## The task
Among the lines below, return each one that contains the word "front".

===== Data =====

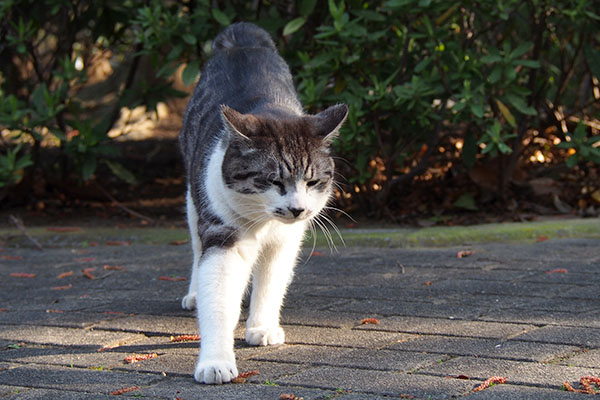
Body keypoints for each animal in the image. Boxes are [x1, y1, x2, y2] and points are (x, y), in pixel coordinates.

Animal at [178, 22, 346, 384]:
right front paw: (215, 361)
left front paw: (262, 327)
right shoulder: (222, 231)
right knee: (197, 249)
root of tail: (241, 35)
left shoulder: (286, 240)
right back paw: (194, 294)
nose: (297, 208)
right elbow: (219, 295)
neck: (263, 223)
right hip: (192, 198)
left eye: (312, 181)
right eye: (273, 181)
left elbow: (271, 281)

=====
===== Data =====

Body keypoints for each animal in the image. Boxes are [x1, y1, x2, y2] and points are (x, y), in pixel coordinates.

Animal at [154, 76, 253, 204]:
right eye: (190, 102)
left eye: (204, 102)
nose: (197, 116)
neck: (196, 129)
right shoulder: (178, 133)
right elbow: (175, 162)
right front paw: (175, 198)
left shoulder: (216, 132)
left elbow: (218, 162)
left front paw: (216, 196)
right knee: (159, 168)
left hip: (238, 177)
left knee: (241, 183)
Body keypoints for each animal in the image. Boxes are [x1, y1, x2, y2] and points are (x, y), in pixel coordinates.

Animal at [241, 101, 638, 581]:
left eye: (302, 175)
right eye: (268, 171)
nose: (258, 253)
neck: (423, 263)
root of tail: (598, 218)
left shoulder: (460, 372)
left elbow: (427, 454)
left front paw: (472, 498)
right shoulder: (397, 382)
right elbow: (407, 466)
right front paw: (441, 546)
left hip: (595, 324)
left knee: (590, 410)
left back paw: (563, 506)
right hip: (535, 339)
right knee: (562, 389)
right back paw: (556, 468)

=====
===== Data =====

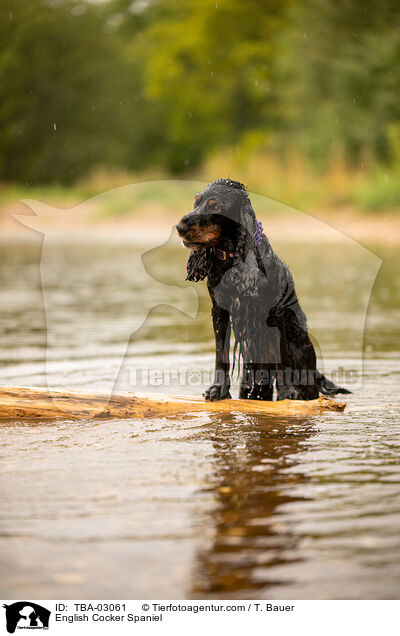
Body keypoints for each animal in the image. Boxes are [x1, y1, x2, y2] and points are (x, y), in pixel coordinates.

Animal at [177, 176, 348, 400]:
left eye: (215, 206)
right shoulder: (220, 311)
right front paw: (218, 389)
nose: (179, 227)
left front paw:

=====

## Solution to this problem
right front paw: (215, 361)
left front paw: (262, 327)
right front paw: (175, 198)
left front paw: (216, 196)
left front paw: (472, 498)
right front paw: (441, 546)
right front paw: (218, 389)
left front paw:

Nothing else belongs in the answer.